Les Occidentaux ne manquèrent pas de réagir face à cet adversaire imprévu, mais de manière plus complexe que par le seul dégoût apeuré. Certes, l'éclosion d'une véritable endémie lépreuse au XIIIe siècle en Europe, sur fond de pauvreté et d'hygiène défectueuse alarma partout les populations. Mais, il faut bien comprendre l'identité et le statut du lépreux à cette époque : il est impur, il doit expier une faute (quelle faute ?), il transpire la mort, une mort répugnante… mais si la lèpre est une punition, elle est aussi un outil de la Providence divine : le lépreux est un de ces petits, marqués, mais aussi remarqués, par le Christ dans les Béatitudes.. Il est aussi, plus qu’un autre, une image vivante du Christ souffrant. On le craint, il suscite le dégoût, il est impur, mais c’est un frère, un frère souffrant.

Le problème du secours aux lépreux et même temps de leur subsistance va donc être un peu partout, et très tôt, à l’ordre du jour dans l’Eglise, à l’occasion surtout divers conciles locaux (assemblée des évêques d’une région). Dès 511, l’un d’entre eux fait obligation aux évêques de fournir le nécessaire à ces malheureux. Un synode (concile plus restreint) tenu à Orléans complète cette règle en 549. Puis un concile à Tours impose cette obligation aux cités, ainsi qu’aux villages, à leurs curés et à leurs habitants. Cette législation s’enrichit dans le temps, du VIII au XI s. Quand les papes reprennent à leur compte la pratique des Conciles généraux (en 1123, au Latran, etc.) ils n’oublient pas les lépreux, mais leurs dispositions sont désormais étendues à l’ensemble du monde chrétien : tel est le cas d’ un article de Latran III (1174) accordant aux « ladres » (lépreux ) vivant en commun la possibilité d’avoir une église, un cimetière et un prêtre particulier.

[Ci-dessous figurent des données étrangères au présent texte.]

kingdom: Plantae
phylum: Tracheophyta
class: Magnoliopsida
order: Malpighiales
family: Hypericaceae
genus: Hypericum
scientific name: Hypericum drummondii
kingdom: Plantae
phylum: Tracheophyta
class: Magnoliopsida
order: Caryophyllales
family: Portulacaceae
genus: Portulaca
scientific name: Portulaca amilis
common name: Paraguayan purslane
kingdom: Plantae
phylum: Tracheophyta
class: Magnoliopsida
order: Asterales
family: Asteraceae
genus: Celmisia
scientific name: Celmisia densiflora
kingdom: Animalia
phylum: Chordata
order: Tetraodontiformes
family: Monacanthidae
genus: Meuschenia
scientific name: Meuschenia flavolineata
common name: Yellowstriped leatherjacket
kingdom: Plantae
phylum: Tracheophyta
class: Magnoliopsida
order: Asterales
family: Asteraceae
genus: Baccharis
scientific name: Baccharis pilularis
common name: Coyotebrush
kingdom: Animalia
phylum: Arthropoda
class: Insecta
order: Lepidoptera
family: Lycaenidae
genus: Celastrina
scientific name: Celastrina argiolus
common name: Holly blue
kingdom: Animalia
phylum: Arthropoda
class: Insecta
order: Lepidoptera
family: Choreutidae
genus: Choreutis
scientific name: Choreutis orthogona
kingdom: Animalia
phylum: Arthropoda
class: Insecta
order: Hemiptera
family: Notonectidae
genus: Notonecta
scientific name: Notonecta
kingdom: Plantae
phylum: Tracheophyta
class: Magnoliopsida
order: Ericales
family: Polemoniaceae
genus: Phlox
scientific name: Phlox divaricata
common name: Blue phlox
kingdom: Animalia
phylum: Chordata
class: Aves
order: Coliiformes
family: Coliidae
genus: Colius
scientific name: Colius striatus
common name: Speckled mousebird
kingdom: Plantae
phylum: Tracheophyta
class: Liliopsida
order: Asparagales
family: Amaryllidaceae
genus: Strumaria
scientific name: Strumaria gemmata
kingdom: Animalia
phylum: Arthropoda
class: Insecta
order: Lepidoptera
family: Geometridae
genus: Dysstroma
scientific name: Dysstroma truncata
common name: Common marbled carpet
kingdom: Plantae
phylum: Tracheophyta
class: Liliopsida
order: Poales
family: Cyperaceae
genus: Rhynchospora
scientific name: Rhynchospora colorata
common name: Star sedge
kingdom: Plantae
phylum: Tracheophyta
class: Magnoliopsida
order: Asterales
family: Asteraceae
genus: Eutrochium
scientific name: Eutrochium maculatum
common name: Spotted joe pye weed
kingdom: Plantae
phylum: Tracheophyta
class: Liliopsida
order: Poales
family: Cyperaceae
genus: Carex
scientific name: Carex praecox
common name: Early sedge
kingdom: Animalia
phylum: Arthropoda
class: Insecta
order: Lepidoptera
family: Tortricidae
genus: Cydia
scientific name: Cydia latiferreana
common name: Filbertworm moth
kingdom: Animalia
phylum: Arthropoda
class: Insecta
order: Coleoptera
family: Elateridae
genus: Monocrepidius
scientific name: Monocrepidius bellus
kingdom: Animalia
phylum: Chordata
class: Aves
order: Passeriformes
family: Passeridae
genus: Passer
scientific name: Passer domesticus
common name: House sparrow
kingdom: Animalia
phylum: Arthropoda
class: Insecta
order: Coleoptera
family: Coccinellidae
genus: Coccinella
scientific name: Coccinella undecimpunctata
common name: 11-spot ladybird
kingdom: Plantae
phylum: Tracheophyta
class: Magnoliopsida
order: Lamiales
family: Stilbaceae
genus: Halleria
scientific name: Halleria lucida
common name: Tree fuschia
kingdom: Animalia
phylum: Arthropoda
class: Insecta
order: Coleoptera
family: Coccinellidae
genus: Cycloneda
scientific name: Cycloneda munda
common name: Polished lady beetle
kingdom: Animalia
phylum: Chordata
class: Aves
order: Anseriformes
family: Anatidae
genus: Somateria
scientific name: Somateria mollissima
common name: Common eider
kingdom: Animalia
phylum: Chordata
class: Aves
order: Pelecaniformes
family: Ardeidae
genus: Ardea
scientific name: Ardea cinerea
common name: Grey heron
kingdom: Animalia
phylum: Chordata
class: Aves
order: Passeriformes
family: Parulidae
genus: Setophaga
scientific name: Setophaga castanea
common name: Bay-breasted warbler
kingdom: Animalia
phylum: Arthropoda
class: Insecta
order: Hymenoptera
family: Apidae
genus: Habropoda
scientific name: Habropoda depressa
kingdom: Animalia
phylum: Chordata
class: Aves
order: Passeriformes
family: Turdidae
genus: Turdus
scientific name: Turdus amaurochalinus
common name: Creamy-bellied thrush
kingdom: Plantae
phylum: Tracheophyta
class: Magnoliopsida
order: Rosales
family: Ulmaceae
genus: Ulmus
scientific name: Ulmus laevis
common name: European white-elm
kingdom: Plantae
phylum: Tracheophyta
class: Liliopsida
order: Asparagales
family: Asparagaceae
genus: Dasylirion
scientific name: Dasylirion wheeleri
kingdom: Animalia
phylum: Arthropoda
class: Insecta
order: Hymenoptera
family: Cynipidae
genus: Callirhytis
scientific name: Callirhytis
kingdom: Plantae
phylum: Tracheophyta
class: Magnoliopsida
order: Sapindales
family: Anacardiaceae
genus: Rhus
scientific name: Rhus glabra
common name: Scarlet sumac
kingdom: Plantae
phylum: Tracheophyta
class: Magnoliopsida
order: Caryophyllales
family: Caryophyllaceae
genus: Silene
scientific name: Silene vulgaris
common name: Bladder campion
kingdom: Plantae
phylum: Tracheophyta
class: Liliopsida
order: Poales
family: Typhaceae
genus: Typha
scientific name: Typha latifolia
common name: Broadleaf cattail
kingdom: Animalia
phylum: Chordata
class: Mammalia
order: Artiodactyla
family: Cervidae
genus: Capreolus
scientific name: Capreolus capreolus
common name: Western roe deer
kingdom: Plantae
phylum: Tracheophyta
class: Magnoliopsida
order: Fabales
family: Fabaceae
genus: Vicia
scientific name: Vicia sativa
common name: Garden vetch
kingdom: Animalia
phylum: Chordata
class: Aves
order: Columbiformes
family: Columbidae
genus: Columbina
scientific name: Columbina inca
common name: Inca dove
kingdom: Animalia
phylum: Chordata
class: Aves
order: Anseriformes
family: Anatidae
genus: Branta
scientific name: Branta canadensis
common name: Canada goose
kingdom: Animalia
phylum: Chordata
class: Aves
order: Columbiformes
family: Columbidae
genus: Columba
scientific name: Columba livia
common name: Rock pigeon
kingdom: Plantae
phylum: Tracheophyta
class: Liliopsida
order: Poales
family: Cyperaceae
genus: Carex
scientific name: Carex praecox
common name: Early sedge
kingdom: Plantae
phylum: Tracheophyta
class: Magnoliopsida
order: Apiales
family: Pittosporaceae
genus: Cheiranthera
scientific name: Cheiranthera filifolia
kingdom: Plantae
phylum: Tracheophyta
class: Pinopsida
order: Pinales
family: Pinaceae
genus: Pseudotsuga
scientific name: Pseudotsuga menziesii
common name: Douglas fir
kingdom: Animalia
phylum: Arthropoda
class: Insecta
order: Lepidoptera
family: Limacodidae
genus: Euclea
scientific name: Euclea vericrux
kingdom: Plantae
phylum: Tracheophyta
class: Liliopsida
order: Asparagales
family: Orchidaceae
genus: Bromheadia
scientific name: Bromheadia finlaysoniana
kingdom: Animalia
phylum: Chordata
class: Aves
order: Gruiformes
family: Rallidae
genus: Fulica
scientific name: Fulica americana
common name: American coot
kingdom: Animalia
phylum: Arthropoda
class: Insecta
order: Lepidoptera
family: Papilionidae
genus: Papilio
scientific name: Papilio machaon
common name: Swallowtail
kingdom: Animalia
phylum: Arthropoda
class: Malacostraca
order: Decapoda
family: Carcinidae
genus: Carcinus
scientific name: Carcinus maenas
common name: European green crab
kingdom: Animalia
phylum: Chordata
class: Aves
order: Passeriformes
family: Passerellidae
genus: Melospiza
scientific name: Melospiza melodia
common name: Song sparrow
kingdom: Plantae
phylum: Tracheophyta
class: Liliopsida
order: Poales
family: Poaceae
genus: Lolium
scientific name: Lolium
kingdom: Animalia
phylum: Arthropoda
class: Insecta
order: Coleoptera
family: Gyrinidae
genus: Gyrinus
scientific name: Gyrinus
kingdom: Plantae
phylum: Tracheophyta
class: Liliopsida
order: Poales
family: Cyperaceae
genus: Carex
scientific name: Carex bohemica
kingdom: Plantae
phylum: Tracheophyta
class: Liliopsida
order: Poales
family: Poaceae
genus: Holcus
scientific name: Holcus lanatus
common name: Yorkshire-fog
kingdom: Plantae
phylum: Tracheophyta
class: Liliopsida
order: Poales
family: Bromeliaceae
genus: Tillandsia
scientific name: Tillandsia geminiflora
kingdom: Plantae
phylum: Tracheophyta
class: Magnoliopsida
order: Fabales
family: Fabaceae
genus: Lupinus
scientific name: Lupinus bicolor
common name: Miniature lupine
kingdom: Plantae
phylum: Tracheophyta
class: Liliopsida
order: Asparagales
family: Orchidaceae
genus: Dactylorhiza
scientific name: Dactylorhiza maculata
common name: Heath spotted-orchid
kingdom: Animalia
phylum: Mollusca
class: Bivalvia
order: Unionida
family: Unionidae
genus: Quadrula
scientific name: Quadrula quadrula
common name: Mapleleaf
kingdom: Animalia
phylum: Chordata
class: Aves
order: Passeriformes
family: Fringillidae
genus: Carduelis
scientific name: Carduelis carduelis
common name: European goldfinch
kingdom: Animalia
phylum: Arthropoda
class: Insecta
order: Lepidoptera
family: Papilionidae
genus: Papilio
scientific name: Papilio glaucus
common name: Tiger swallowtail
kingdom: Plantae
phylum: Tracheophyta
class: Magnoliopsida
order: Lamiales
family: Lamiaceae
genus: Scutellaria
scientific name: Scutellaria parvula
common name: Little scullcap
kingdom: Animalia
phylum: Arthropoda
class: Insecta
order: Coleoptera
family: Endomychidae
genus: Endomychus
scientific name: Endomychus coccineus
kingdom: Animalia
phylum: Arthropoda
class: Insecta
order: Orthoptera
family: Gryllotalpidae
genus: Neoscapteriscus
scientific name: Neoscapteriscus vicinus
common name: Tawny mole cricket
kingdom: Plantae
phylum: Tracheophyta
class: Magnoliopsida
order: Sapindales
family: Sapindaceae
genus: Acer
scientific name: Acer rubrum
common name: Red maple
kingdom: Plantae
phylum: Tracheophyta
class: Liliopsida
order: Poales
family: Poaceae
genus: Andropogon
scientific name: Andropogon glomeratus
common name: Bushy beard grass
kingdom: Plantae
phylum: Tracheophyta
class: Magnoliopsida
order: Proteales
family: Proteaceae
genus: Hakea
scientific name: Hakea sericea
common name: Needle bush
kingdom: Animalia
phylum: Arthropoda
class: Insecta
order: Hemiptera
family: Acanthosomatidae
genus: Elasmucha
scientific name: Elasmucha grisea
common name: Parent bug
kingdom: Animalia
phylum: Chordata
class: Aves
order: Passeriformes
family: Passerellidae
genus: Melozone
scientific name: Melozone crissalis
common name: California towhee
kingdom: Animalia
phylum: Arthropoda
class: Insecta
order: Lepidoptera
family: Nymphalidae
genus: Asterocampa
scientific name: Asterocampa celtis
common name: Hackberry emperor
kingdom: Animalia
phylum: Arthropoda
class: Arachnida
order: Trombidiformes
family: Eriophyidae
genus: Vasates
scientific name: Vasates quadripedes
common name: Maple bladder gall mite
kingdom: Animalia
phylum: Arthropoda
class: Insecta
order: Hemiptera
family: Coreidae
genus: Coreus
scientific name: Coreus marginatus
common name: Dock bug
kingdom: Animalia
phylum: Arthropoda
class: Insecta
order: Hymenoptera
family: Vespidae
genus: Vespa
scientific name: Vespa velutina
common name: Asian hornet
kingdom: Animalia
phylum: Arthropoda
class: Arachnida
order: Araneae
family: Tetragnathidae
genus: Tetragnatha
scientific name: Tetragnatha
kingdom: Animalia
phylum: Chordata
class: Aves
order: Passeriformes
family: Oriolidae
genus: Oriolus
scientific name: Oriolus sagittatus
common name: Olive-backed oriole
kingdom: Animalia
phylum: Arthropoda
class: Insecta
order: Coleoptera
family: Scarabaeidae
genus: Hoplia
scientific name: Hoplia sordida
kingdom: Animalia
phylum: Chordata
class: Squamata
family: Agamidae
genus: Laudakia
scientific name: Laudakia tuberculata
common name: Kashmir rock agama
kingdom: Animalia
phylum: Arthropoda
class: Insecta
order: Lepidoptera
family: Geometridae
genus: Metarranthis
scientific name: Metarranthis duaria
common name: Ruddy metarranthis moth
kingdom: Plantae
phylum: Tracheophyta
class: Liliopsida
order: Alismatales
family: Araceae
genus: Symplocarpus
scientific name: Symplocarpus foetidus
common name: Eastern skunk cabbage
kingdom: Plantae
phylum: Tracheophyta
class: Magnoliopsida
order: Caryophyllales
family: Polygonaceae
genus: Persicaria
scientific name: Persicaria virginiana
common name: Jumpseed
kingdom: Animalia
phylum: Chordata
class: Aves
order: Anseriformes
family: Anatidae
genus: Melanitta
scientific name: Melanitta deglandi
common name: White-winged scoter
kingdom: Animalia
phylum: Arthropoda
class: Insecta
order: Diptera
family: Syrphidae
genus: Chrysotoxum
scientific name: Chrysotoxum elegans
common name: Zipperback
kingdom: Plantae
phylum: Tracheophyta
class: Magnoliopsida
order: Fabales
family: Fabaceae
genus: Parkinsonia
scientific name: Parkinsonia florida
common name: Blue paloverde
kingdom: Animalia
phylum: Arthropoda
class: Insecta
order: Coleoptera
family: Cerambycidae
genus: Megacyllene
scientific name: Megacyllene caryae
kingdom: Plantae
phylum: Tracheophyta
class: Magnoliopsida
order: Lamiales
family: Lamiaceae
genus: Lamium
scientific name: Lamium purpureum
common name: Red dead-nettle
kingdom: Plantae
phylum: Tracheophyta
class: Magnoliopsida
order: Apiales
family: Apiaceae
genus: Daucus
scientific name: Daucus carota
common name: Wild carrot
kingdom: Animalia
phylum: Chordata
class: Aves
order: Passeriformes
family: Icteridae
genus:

 partir du XIIe siècle le mal redouble, se répand partout : des pays croisés, créés après 1099 autour de Jérusalem, jusqu’à toutes les régions de l’Europe, sans en épargner aucune, et l’emprise du fléau ne cesse de s’y étendre, dans les villes, dans les campagnes, et frappe indistinctement gens modestes et, dans une moindre mesure, classes aisées, évêques, noblesse, et jusqu’aux monarques : rois de Norvège (Magnus, XIe siècle), de Portugal (XIIIe siècle), et, dès ses 12 ans, celui du royaume croisé de Jérusalem, Baudoin IV, déjà lépreux au moment du Sacre, monarque d’une abnégation et d’un courage exemplaires, et qui meurt exténué à 23 ans, en 1182. La haute noblesse paie aussi largement son lot : une duchesse de Bretagne, un comte de Chartres, un comte de Crépy et beaucoup d’autres.

Vu la gravité et la diffusion inexorables de la redoutable maladie, la préoccupation primordiale des contemporains, sans pour autant balayer toute compassion secourable, est désormais d‘éviter la contagion et pour cela, première précaution, d’éviter les lépreux eux-mêmes et, quand ils se déplacent, de les obliger à se signaler, et de le faire assez fort et assez tôt pour que chacun s’écarte. Mais le moyen le plus absolument sûr de les éviter est de les isoler, et cela de manière autant que possible permanente, en créant à cet effet des hospices (les maladreries) destinés à recevoir les malades, et eux seuls, et à les y cloîtrer.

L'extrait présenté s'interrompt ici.